JS: It pokes a bit of fun at how stupid the world can be. Over here [in the U.K.] we’ve got all these “cash for gold” ads that are just so ridiculous. I think this sketch is sort of a melding of the absurdist and the grounded. Anything to do with aliens or ghosts, we’re usually on board. [Laughs.] Although we love the absurd, it’s important to give people an “in.” Especially with spoof ads and TV shows. It’s fun to add a twist, but if suddenly you’re doing three or four you’re going to lose people.

JS: We’ve known Alex Lowe for quite a while, and he’s just hilarious. He’s great at playing characters who take abuse, as he does in this sketch. And he’s great to have around in between filming because he’s full of incredible showbiz stories—which he’ll always preface with, “Don’t tell anyone…” [Laughs.] And there’s Catherine Shepherd—who, not just in this sketch but with everything she did on the show—brought a very real quality to her performances. There can be a tendency in comedy to be overly expressive, but when you make it very small you get something much different.

PS: It takes about four hours to get into the makeup and costume for Brian. Once I’m in it, it’s surprisingly light and I can walk with quite a dainty step.

JS: It’s not like a full face prosthetic. It kind of starts underneath Peter’s cheekbones and goes down from there into a double chin that’s blended into the rest of his face. As for Butterfield’s entire look, that’s where the art department, makeup, and costume all came together really nicely.

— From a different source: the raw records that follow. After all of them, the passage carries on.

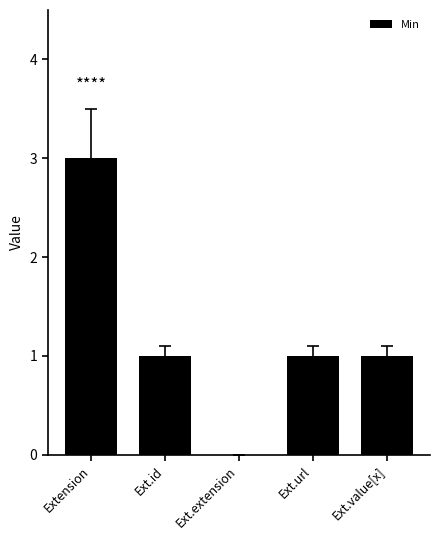

Are the bars horizontal?

No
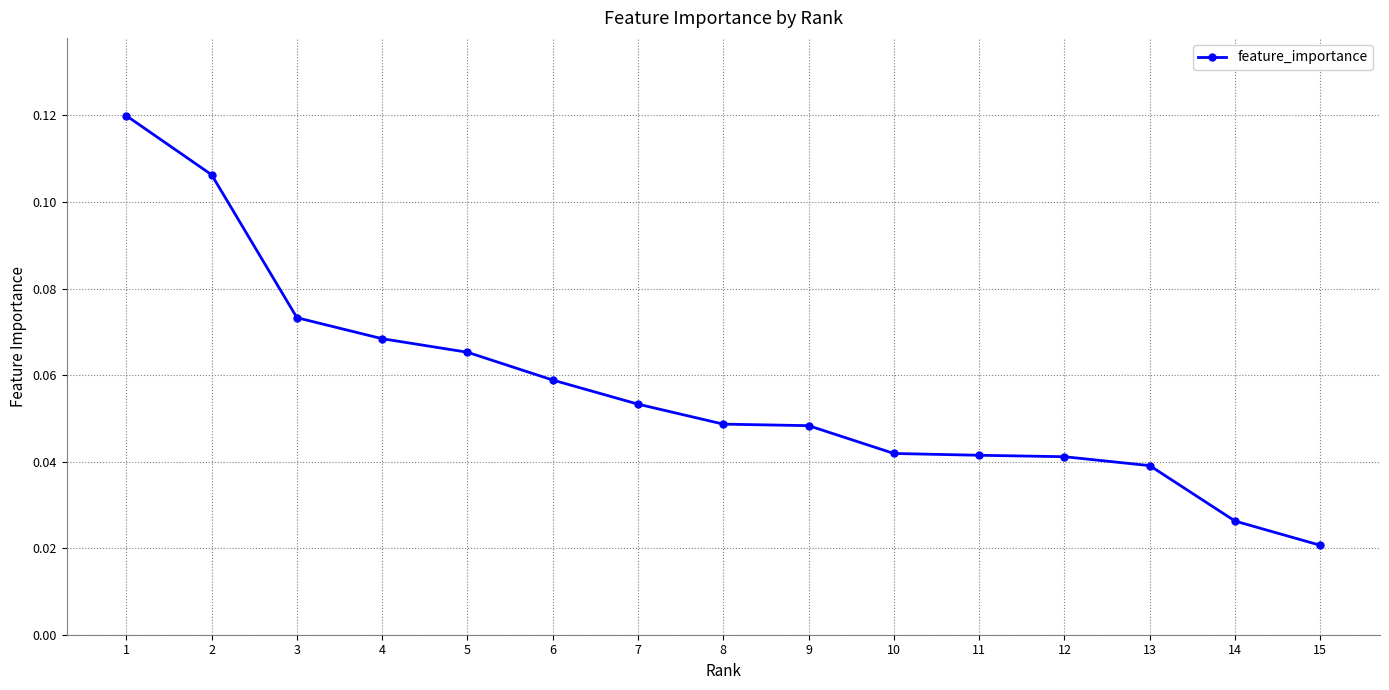

Which has a higher value, 10 or 2?

2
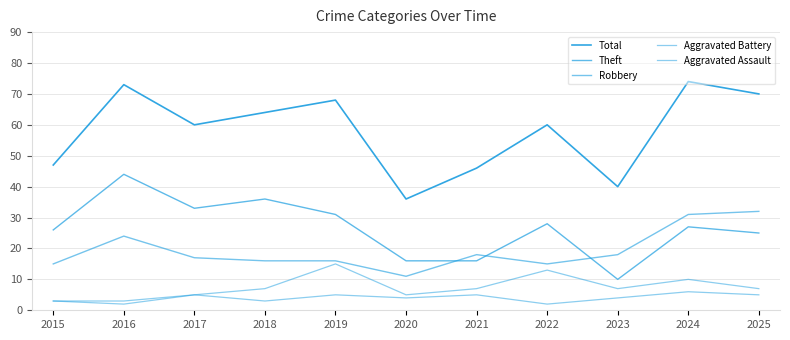

True or false: Aggravated Assault has a value of 5 at 2025.

True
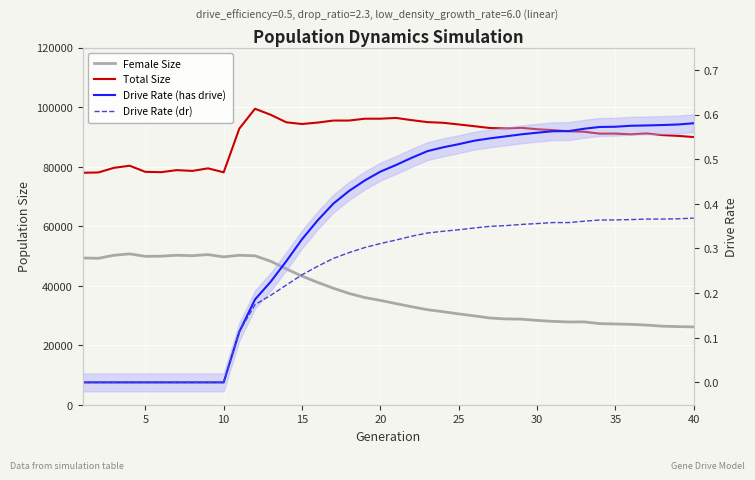

How many lines are shown in the chart?

4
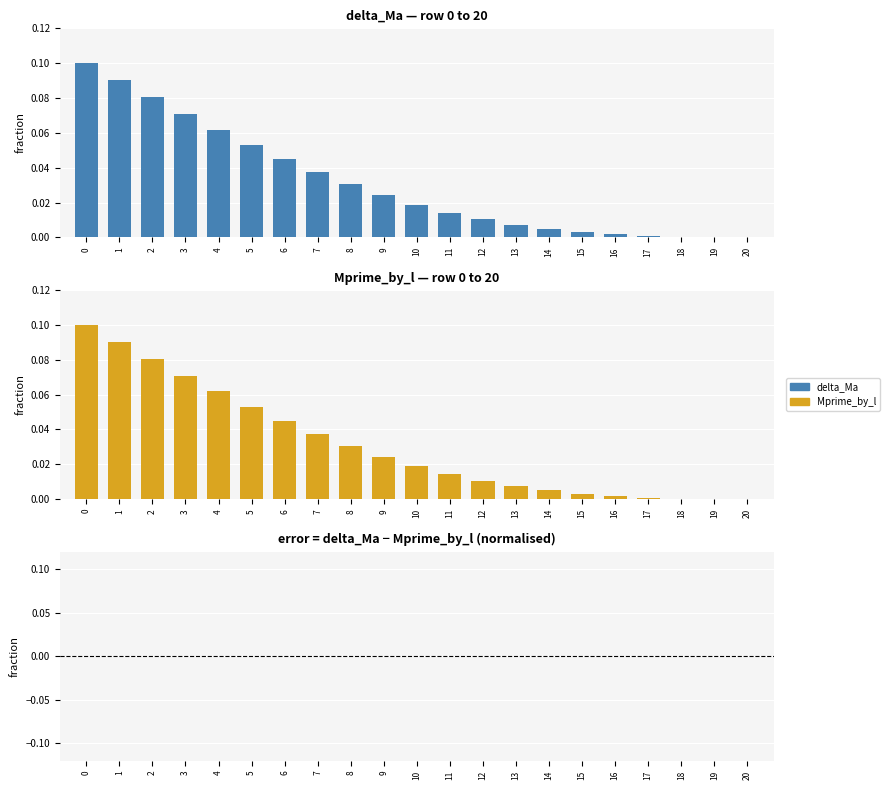

Are the bars horizontal?

No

PS: We’ve been trying to do a Butterfield sitcom for years, and our joke was that by the time it happened I wouldn’t need any makeup. A substantial saving! Perhaps the TV companies were playing the long game. However, we’ve been commissioned by the BBC to write two scripts, and we’re performing one in front of an audience next month. I’ll be in full makeup for that. It’ll be nice to get back inside him again.